An F-16 fighter jet shot down the unknown aerial object from around 20,000ft over the Great Lakes at at 2:42pm. 

There is speculation that a detailed survey of US airspace might uncover more crafts in the coming days. 

A US Department of Defense spokesman said: ‘Based on its flight path and data we can reasonably connect this object to the radar signal picked up over Montana, which flew in proximity to sensitive DOD sites.

‘We did not assess it to be a kinetic military threat to anything on the ground, but assess it was a safety flight hazard and a threat due to its potential surveillance capabilities.
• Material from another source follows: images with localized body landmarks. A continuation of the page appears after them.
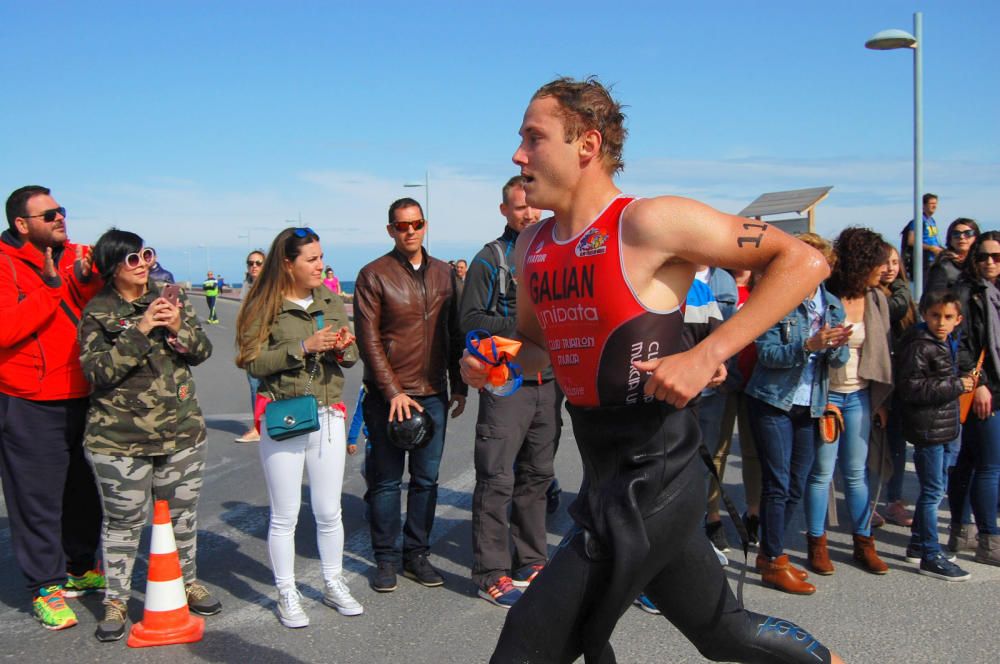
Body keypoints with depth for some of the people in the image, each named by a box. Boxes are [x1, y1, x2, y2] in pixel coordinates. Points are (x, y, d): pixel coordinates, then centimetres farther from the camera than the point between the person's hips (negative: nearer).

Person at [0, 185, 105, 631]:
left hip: (82, 397, 6)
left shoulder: (78, 257, 8)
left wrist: (87, 280, -17)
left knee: (84, 489, 16)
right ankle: (45, 586, 16)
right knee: (37, 497, 3)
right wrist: (51, 287, -21)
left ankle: (80, 568, 34)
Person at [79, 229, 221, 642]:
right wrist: (140, 332, -24)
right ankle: (116, 600, 21)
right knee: (124, 520, 5)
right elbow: (98, 372, -16)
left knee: (183, 514, 14)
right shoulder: (98, 312, -6)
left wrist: (179, 327, -15)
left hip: (181, 432, 4)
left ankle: (188, 582, 34)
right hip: (118, 440, -4)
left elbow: (202, 351, 5)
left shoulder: (170, 298, 6)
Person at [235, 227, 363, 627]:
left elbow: (351, 357, 14)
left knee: (328, 511, 12)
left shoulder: (331, 301, 9)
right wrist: (304, 347, -20)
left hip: (328, 417, 4)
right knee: (284, 515, 6)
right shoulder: (264, 307, -6)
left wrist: (344, 348, -9)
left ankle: (333, 585, 28)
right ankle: (287, 595, 20)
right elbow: (255, 362, -13)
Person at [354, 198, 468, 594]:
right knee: (386, 481, 4)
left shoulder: (443, 273, 11)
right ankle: (386, 559, 15)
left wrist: (459, 385, 11)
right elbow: (368, 340, -7)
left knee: (426, 479, 8)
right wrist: (393, 392, -13)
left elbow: (454, 333, 15)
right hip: (388, 397, -4)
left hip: (433, 394, 4)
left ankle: (417, 554, 20)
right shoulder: (374, 275, -3)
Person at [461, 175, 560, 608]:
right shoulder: (490, 259, -3)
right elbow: (471, 319, -10)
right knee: (497, 480, -5)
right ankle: (491, 575, 3)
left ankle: (530, 563, 26)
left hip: (548, 382, 6)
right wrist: (521, 327, -17)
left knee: (536, 476, 14)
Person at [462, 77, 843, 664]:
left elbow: (803, 262, -14)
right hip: (605, 471, 8)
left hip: (652, 475, -8)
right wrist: (495, 364, 1)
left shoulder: (649, 223, -15)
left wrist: (706, 357, -22)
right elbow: (536, 346, 24)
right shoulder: (531, 247, 7)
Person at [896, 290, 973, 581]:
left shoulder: (947, 344, 13)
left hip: (943, 427, 10)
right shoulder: (919, 346, -16)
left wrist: (963, 383, 10)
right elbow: (911, 388, -24)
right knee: (933, 491, -5)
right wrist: (956, 386, -21)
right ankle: (930, 556, 3)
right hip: (927, 428, -10)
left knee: (935, 489, 17)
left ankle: (918, 544, 29)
Our team will now work to recover the object in an effort to learn more.’

The object on Sunday was shot down because of the increased ‘abundance of caution.’ It has not yet been identified. 

A spokesperson said on Sunday night: ‘We will remain vigilant. The operations in the last week have been successful in taking down the potential threats.’ 

The Pentagon added: ‘Its path and altitude raised concerns, including that it could be a hazard to civil aviation. The location chosen for this shoot down afforded us the opportunity to avoid impact to people on the ground while improving chances for debris recovery.

‘There are no indications of any civilians hurt or otherwise affected.’

Michigan congressman Jack Bergman tweeted yesterday that he had been in contact with his colleagues at the Department of Defense following reports of an unidentified air craft making its way across the Great Lakes.

He revealed: ‘The US military has decommissioned another ‘object’ over Lake Huron.’

The Federal Aviation Administration abruptly closed ‘national defense airspace’ over part of Lake Michigan.

The agency announced that it closed down the area to examine a ‘potential contact’. It was lifted less than an hour later.

The Pentagon said it had nothing further to add other than NORAD’s Saturday night statement.

A flight radar shows military aircraft scrambled off the northeast coast of Alaska to search for the debris from the unidentified object. This comes after the US reportedly developed a system in 2022 to detect spy balloons on a radar 

The fighter jets were scrambled from Joint Base Elmendorf-Richardson near Anchorage on Friday morning to intercept the object near Deadhorse Bay (above) on the northeast coast

Justin Trudeau, Canada’s prime minister, is seen on Tuesday. On Saturday he announced an ‘unidentified object’ had been shot down over the Yukon

Prime Minister Justin Trudeau announced on Saturday that he had requested US and Canadian forces scramble to intercept ‘an unidentified object that violated Canadian airspace’, and a U.S. F-22 shot it down at 3:41pm Eastern Standard Time. 

A senior government source explained to CBC News that the object crossed into Canadian territory on Saturday morning. 

It was described as being smaller than the Chinese spy balloon that made its way across the US earlier this month. 

Two F-22s were dispatched from the US from Joint Base Elmendorf-Richardson in Alaska; and two F-18s from Cold Lake Air Base in Alberta, Canada to shoot down the object over Canada.

It was shot down with an AIM-9X missile at 3:41pm Eastern Standard Time, and was flying at about 40,000 feet. The missile is described by the manufacturer as ‘the most advanced infrared-tracking, short-range, air-to-air and surface-to-air missile in the world.’

In the aftermath, Mr Trudeau said Canadian teams were now working to recover the debris. 

‘I ordered the take down of an unidentified object that violated Canadian airspace,’ he tweeted on Saturday.